Tax avoidance is getting on the nerves of people I certainly oppose violent actions against retailers but it is crucial to recognise that tax avoidance might be legal, but it is not an ethical business practice. I previously blogged on the fact that £9 in every £100 that should be paid in taxes goes missing people people and corporations are very efficient at avoiding tax.
The commissioning by the Coalition Government of a study into a General Anti Avoidance Rule (GAAR) is certainly a step in the right direction but overall, the deliberate choice of ethical practices as part and parcel of daily business practices by all our corporations is what we should be encouraging.
Corporations have a social responsibility to the communities where they operate. What they do, impacts at home and abroad. This is why the Church of Scotland is supporting Christian Aid’s Trace the Tax campaign highlighting the effects of tax avoidance on developing countries.
Adherence to tax legislation is of course compulsory, but corporate social responsibility goes beyond that. It is actually a new business model where becoming a part of the community is seen as a business opportunity. These ideas are not pie in the sky. Several companies such as Marks and Spencer’s or IPC Media (publishers of some of our favourite magazines) are actively involved in one or all of the main areas of corporate social responsibility : the environment, the marketplace, the workplace and the community.

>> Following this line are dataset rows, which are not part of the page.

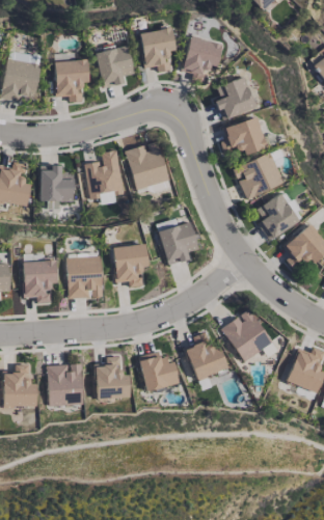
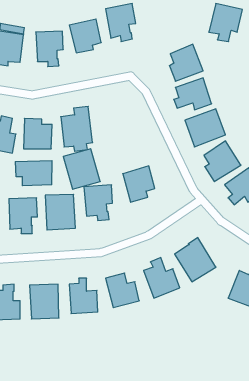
building: [182,37,222,83] -> [209,4,242,42]
building: [125,141,169,190] -> [63,149,100,189]
building: none -> [15,161,52,186]

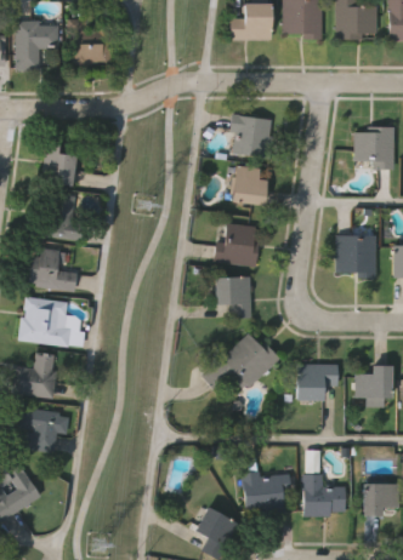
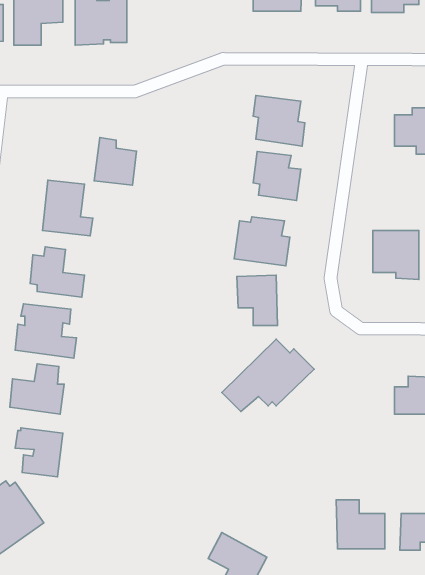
building: [41,142,79,184] -> [94,137,136,185]
building: [297,361,340,401] -> none
building: [240,455,293,515] -> none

A business model based on corporate social responsibility makes corporations intricately involved in the sustainability of the communities in which they do business. In the short term it might seem profitable and simpler to relocate corporate headquarters to a tax haven; however, in the long term such practices damage the sustainability of any economy. Damaging our economy by evading taxes undermines our economic recovery. That is surely bad business.